* _WORK INSTRUCTION_
Please select every line in the listing below that contains the word "median", and copy each one in full.

* _INPUT DATA_
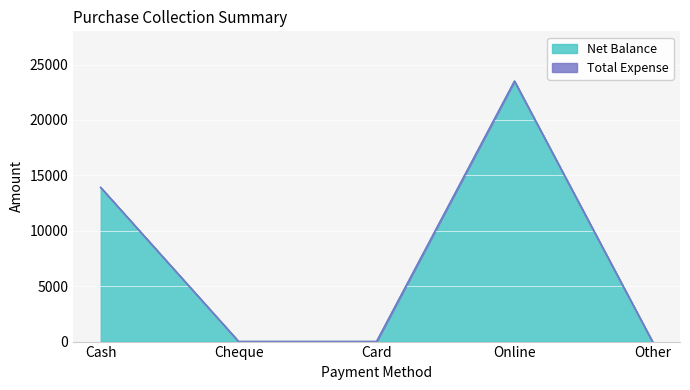

How many lines are shown in the chart?

2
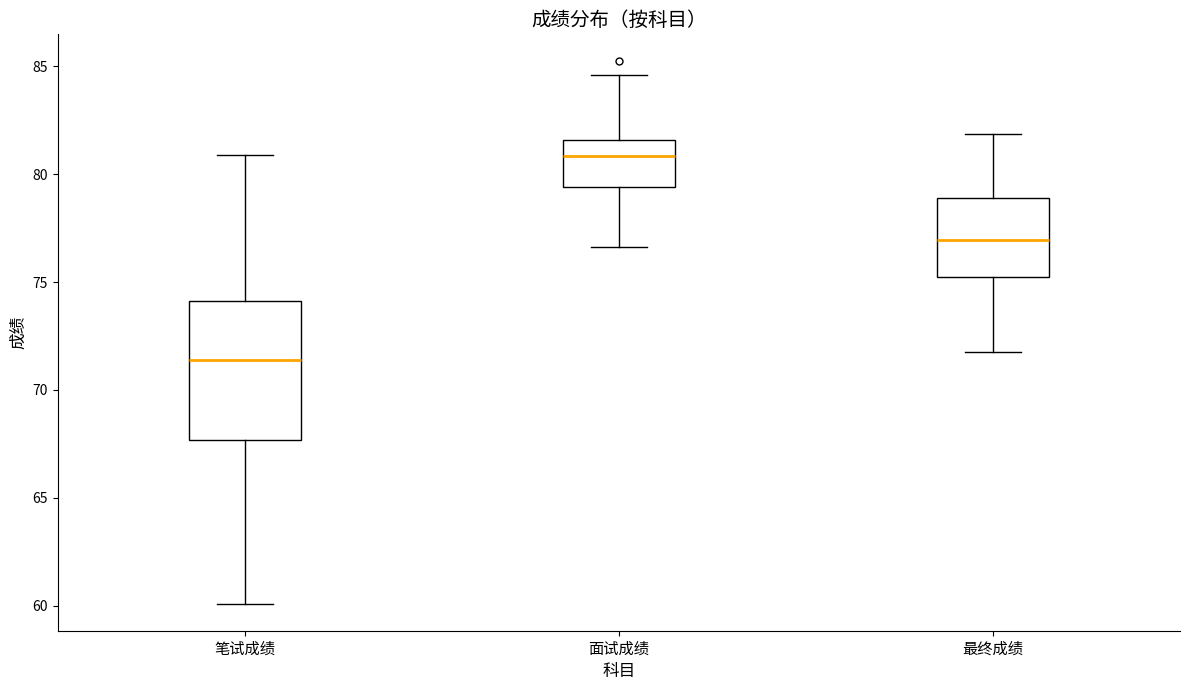

Where does the upper whisker of the box for 笔试成绩 end on the y-axis? The values are not printed on the chart, so give them approximately, as read against the axis.

81.0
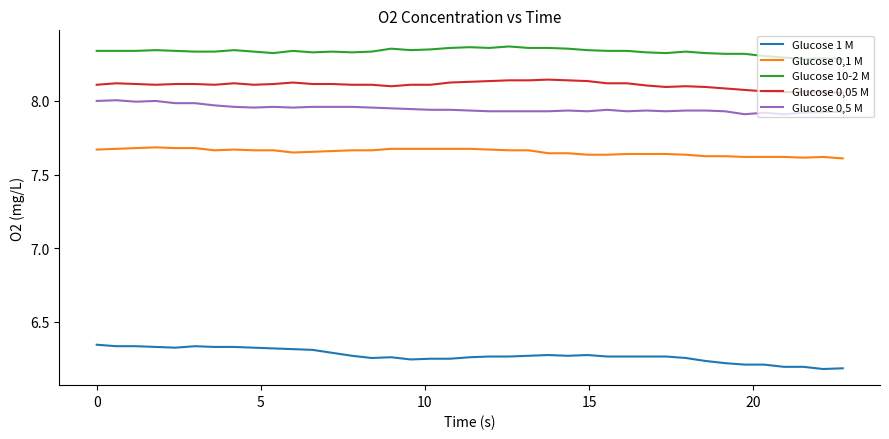

True or false: Glucose 0,05 M and Glucose 1 M cross at least once.

False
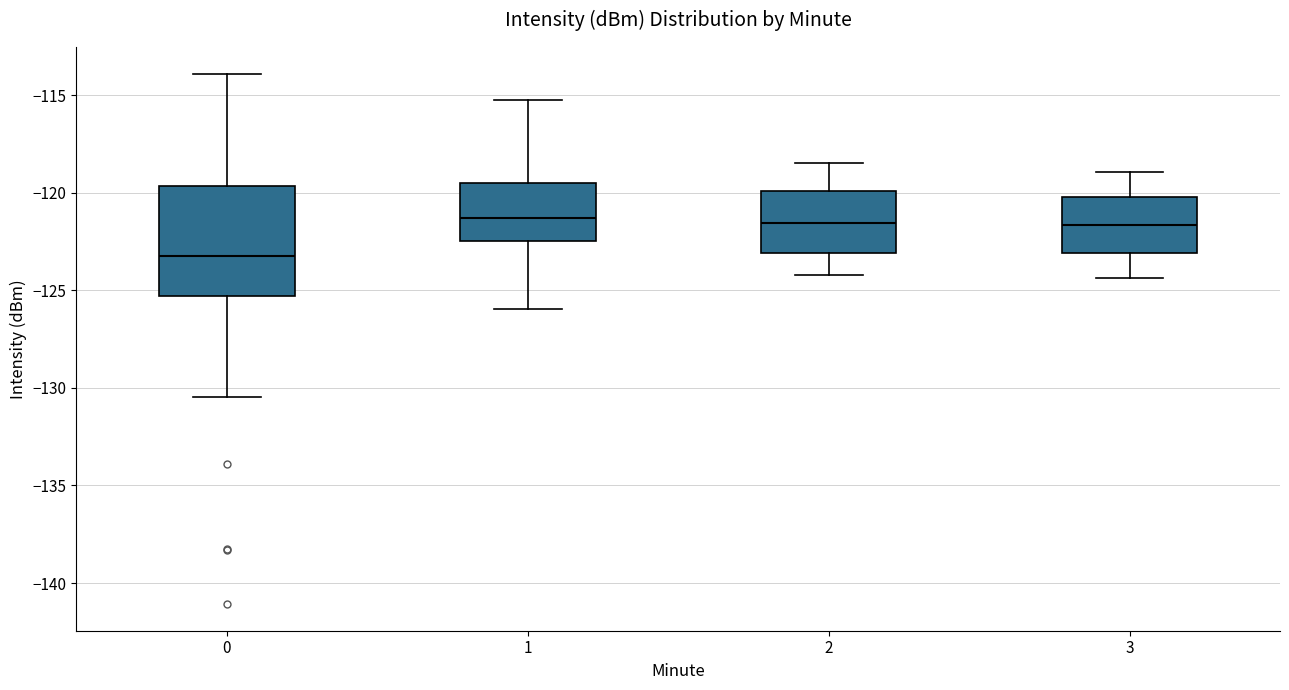

Reading left to right, read every box against the y-axis: the position of its median line, the range the box covers, and the ends of its whiskers. The values are not printed on the chart, so give them approximately, as read against the axis.

0: median -123.5, box -125.5 to -119.5, whiskers -130.5 to -114.0
1: median -121.5, box -122.5 to -119.5, whiskers -126.0 to -115.5
2: median -121.5, box -123.0 to -120.0, whiskers -124.0 to -118.5
3: median -121.5, box -123.0 to -120.0, whiskers -124.5 to -119.0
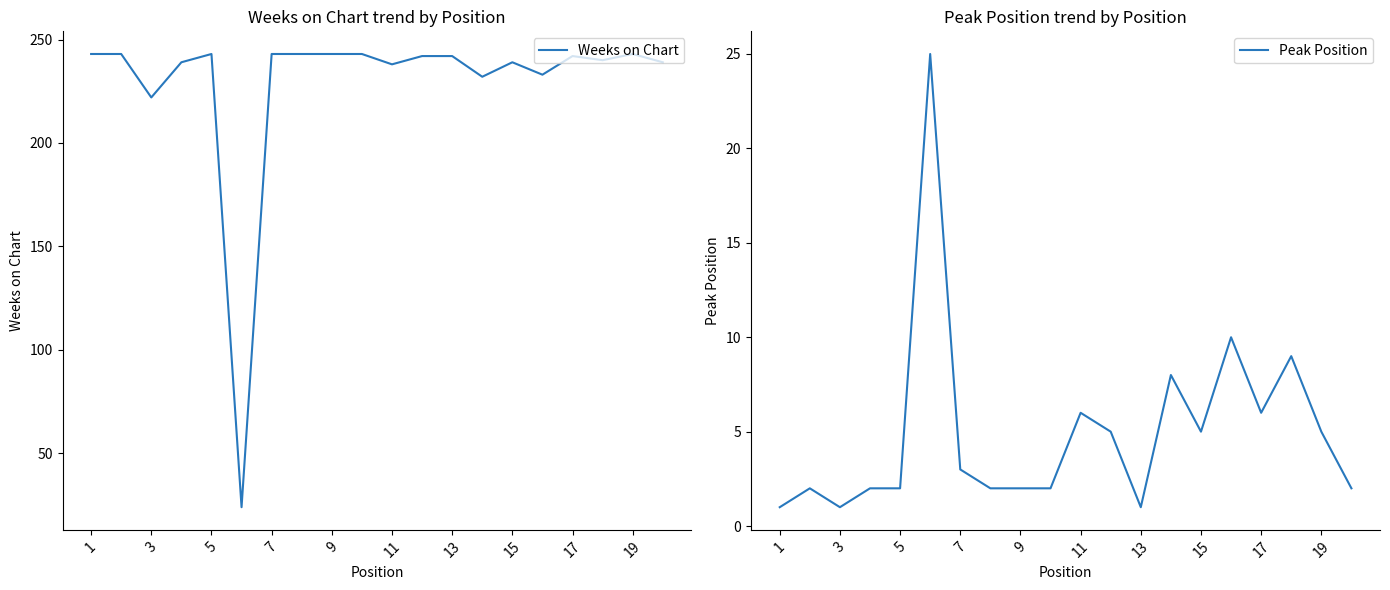

What is the difference between the highest and lowest values at 11?

1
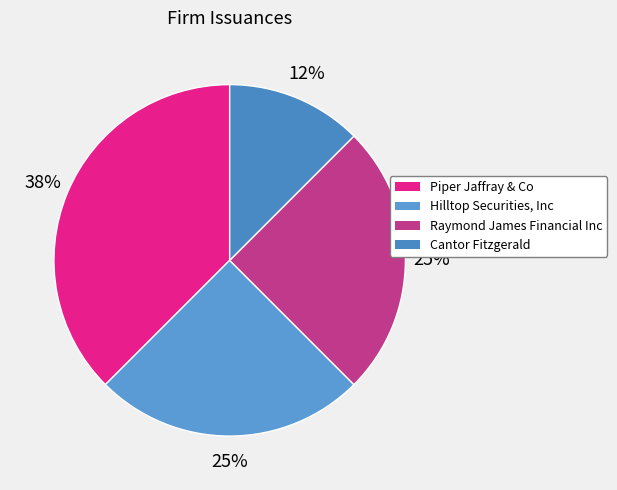

To the nearest percent, what is the combined percentage of Hilltop Securities, Inc and Raymond James Financial Inc?

50%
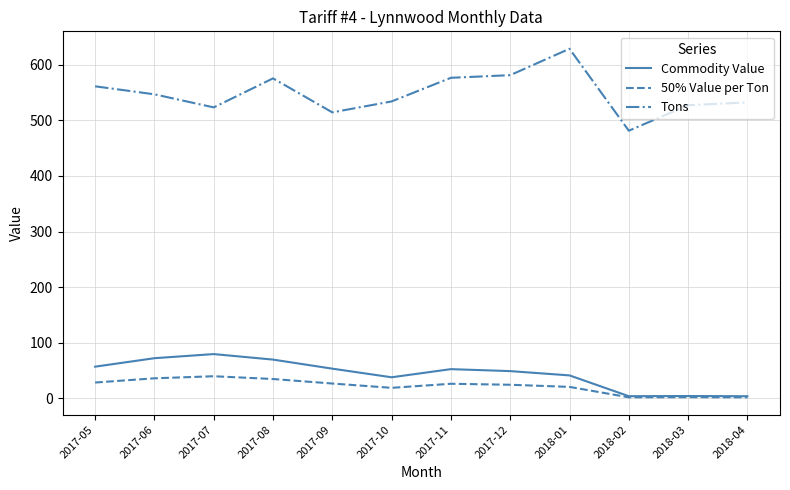

What is the difference between the maximum and minimum values in the Commodity Value series?

75.8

* _SOLVED PROBLEM_
Reading left to right, read every box against the y-axis: the position of its median line, the range the box covers, and the ends of its whiskers. The values are not printed on the chart, so give them approximately, as read against the axis.
0: median -123.5, box -125.5 to -119.5, whiskers -130.5 to -114.0
1: median -121.5, box -122.5 to -119.5, whiskers -126.0 to -115.5
2: median -121.5, box -123.0 to -120.0, whiskers -124.0 to -118.5
3: median -121.5, box -123.0 to -120.0, whiskers -124.5 to -119.0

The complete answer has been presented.